» Required actions:
1: Using the text on balance functions, answer each question below on its own line.
(a) At what collision energy were the proton-proton collisions studied?
(b) Which particles does the text give as examples of electrically charged particles?
(c) What does a wide width of the balance function mean?
2: For each statement below, say yes or no to whether the text on balance functions supports it, and quote the words from that text that settle it.
(a) The study uses the PYTHIA 8 and EPOS-LHC models.
(b) PYTHIA 8 captures collective effects like radial flow.
(c) A narrow width means the couples ended up far apart.

» Text extract:
↓
System size and event shape dependence of particle-identified balance functions in proton-proton collisions at $\sqrt{s} = 13$ TeV using PYTHIA 8 and EPOS models

This study utilizes PYTHIA 8 and EPOS-LHC models to demonstrate that particle-identified balance functions in 13 TeV proton-proton collisions exhibit distinct dependencies on event multiplicity and spherocity, revealing that while PYTHIA 8 reflects fragmentation-dominated dynamics, EPOS-LHC captures collective effects like radial flow and diffusion that mimic heavy-ion behavior, thereby offering a powerful tool to disentangle hadronization mechanisms and medium-like collectivity in small collision systems.

The Gist

Imagine you are at a massive, chaotic concert. People are everywhere, bumping into each other, shouting, and moving in waves. Physicists are trying to figure out: Is this crowd moving because of a coordinated dance (a "collective" flow), or are people just bumping into each other randomly because the venue is packed?

This paper is about studying tiny subatomic "concerts" called proton-proton collisions at the Large Hadron Collider (LHC). Specifically, the researchers are looking at how electrically charged particles (like pions, kaons, and protons) behave when they are created.

Here is the breakdown of the study using simple analogies:

1. The Core Concept: The "Balance Function"

In the universe, electric charge is like a strict accounting rule: you can't create a positive charge without creating a matching negative charge. They are born as a pair.

• The Analogy: Imagine a couple holding hands (a positive and a negative charge). When they are created, they are close together. As time passes, they might drift apart.
• The Measurement: The scientists use a tool called a Balance Function to measure how far apart these "couples" end up.
  • Narrow Width: If the couples are still holding hands tightly, the "width" is narrow. This means they were created recently or were pushed together by a strong force.
  • Wide Width: If the couples are far apart, the "width" is wide. This means they had a long time to drift apart, or they were created in a chaotic, uncoordinated way.

2. The Two Competing Theories (The Models)

The researchers used two computer simulations (models) to predict what happens in these collisions, representing two different ideas about how nature works in these tiny spaces.
↑
» Stored data:
↓
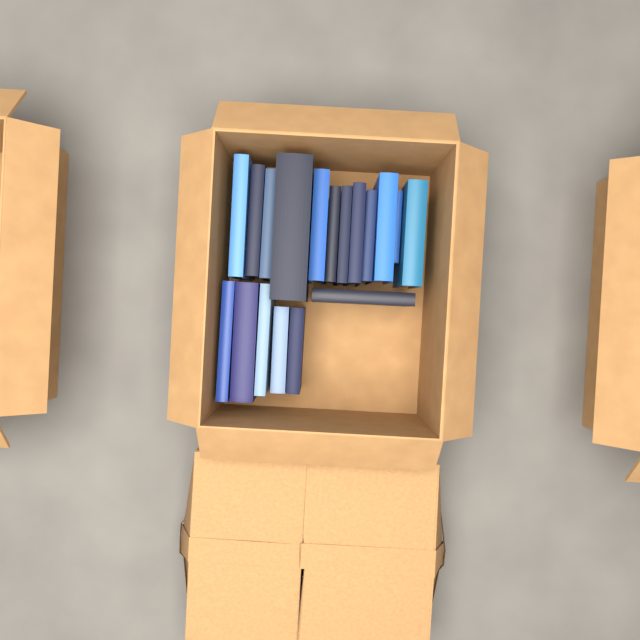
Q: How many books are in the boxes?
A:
↑
» Solutions for each task:
1:
(a) 13 TeV.
(b) Pions, kaons, and protons.
(c) The couples had a long time to drift apart, or they were created in a chaotic, uncoordinated way.

2:
(a) Yes: "This study utilizes PYTHIA 8 and EPOS-LHC models"
(b) No: "while PYTHIA 8 reflects fragmentation-dominated dynamics, EPOS-LHC captures collective effects like radial flow and diffusion"
(c) No: "If the couples are still holding hands tightly, the "width" is narrow."